El retorno del rey

Estoy feliz, eufórico, exaltado. Me han quitado una práctica del lunes, he merendado tarta y he vuelto a practicar mi deporte. Tenía mono ya, cuatro meses en el dique seco. Haciendo deporte he vencido a casi todos mis rivales, sólo he perdido una vez de seis. Además, cuando haces deporte no piensas en tus problemas ni te rayas. Es cierto. Quizás no lo es. Puede que lo pienses pero no es problema, yo si lo hago me dedico a encarar a mi rival con más furia. Me desahogo. Descargo en él toda mi rabia sea quien sea. Me dedico a tratar de ganarle. Sin perdón. Mente fría. Sangre fría. Después de la puta semanita que llevo necesitaba un día así. ¡Joder sí, vaya que si lo necesitaba! “Oh yeah, papi ha vuelto madafakas”. Todo está en ponerte metas que sean difíciles pero estén a tu alcance con algo o mucho esfuerzo. Todo es tener un objetivo e ir de lleno a por él. Es como el centro de una diana, todos apuntan a él pero no siempre se consigue acertar de pleno en él. Unas veces te quedas cerca de darle al centro y otras ni siquiera das en la diana. Este último caso es lo que me debe de pasar a mí con las relaciones. Nunca acierto. Parece como si tirase con los ojos cerrados. Algún día daré en el centro de la diana aunque fuera literalmente. Por ahora me conformaré dándole al rival quien quiera que sea que tenga delante.

__Extractos de entradas__.
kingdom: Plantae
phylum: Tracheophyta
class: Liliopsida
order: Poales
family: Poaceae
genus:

__Objetivo de la tarea__. Indica si cada afirmación concuerda con el texto sobre la vuelta al deporte y respalda cada sí o no con las palabras decisivas del texto, citadas literalmente. 1. Quien escribe llevaba cuatro meses sin practicar su deporte. 2. Quien escribe perdió dos de sus seis enfrentamientos. 3. Quien escribe dice que en las relaciones suele quedarse cerca del centro de la diana. Las entradas no intervienen en esto.

__Respuesta esperada__.
1. Sí: «Tenía mono ya, cuatro meses en el dique seco».
2. No: «sólo he perdido una vez de seis».
3. No: «Este último caso es lo que me debe de pasar a mí con las relaciones. Nunca acierto».